L’hôpital de Panzi a célébré ce dimanche 1er septembre 2024, son 25e anniversaire. Un quart de siècle pendant lequel l’Hôpital et la Fondation ont soigné et accompagné plus de 83.000 femmes victimes d’atroces violences, transformant leur souffrance en force. A cette occasion, Dr Dénis Mukwege, Président et fondateur de l’hôpital et de la fondation du même nom, a fait une déclaration dans laquelle il interpelle les consciences et donne sa vision du futur.
«Il n’y a pas lieu de fêter mais de reconnaître solennellement la tragédie que traversent les communautés martyres dans l’Est de la RDC et de mener une réflexion sur les raisons qui amènent les femmes à franchir nos portes», a-t-il souligné.
Pour lui, il faut s’attaquer aux causes profondes. Il a cité parmi celles-ci, la masculinité toxique, l’exploitation illégale des minerais de conflit, la culture de l’impunité et le manque de légitimité des acteurs institutionnels. Il estime que ce sont là des facteurs qui alimentent les cycles récurrents de la violence.
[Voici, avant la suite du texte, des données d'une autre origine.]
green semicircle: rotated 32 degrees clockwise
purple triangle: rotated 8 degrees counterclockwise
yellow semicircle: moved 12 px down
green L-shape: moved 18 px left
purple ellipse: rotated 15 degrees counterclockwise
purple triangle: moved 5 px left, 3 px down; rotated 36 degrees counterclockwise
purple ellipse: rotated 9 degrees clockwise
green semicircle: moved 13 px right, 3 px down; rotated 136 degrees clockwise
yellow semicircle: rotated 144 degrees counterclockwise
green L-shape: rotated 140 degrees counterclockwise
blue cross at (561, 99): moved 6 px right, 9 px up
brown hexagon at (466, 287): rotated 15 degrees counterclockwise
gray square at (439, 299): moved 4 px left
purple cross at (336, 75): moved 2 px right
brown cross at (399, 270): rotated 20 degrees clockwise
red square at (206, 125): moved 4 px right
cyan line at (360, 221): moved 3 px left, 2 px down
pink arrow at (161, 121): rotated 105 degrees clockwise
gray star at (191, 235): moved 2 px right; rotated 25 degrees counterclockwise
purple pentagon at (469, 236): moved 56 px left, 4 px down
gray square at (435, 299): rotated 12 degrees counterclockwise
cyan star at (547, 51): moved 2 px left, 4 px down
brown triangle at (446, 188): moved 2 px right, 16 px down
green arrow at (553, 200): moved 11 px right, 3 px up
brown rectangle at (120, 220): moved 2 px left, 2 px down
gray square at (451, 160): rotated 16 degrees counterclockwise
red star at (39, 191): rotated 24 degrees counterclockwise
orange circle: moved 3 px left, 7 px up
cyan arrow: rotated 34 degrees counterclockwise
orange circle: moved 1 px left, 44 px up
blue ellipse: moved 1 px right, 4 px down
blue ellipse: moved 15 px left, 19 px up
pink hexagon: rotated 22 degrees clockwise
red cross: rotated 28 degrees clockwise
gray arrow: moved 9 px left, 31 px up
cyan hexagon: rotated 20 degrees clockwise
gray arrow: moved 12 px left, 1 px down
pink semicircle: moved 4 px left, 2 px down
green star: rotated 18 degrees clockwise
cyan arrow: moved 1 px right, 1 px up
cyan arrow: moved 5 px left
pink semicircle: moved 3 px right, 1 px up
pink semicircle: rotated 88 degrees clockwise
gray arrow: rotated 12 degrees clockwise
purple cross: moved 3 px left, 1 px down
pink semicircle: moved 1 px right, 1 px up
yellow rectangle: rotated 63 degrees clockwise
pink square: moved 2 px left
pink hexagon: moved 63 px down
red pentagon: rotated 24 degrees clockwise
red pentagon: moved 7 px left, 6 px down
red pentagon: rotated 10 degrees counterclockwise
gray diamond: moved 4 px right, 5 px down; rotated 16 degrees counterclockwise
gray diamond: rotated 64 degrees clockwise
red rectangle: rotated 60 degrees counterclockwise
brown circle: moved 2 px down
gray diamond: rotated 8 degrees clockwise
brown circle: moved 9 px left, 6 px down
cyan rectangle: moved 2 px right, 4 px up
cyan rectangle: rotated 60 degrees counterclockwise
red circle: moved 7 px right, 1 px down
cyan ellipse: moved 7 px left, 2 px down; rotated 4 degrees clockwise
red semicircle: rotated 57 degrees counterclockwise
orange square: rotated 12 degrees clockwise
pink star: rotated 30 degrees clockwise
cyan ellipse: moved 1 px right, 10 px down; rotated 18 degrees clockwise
«Nous devons également traiter le maillon le plus faible de notre chaîne de soins: l’accès à la justice. Il ne peut y avoir de véritable guérison sans que la justice ne soit rendue», a-t-il martelé. Le Prix Nobel de la paix est convaincu que la justice est un outil efficace de prévention et un élément essentiel de la réhabilitation. «Elle dépend de la volonté de l’État et d’institutions qui, trop souvent, ne répondent pas aux besoins de ceux qui en ont le plus besoin», a-t-il souligné, insistant sur la nécessité d’instaurer la paix: « Sans la paix, il ne peut y avoir de véritable rétablissement, ni de retour à la vocation première de l’hôpital de Panzi: être un lieu où les femmes viennent pour donner la vie».
Hôpital de Panzi, symbole d’espoir…
Le Dr Mukwege pense que cet anniversaire est un moment de profonde amertume, car le conflit qui a déjà existé lors de la création de Panzi fait toujours rage. « Depuis 25 ans, nous réparons des corps et des âmes déchirés par l’utilisation brutale de la violence sexuelle comme arme de guerre. Le fait que nous continuons chaque jour à opérer de nouvelles générations de femmes et de jeunes filles… témoigne de la gravité de la crise qui persiste dans notre région», a-t-il fait remarquer.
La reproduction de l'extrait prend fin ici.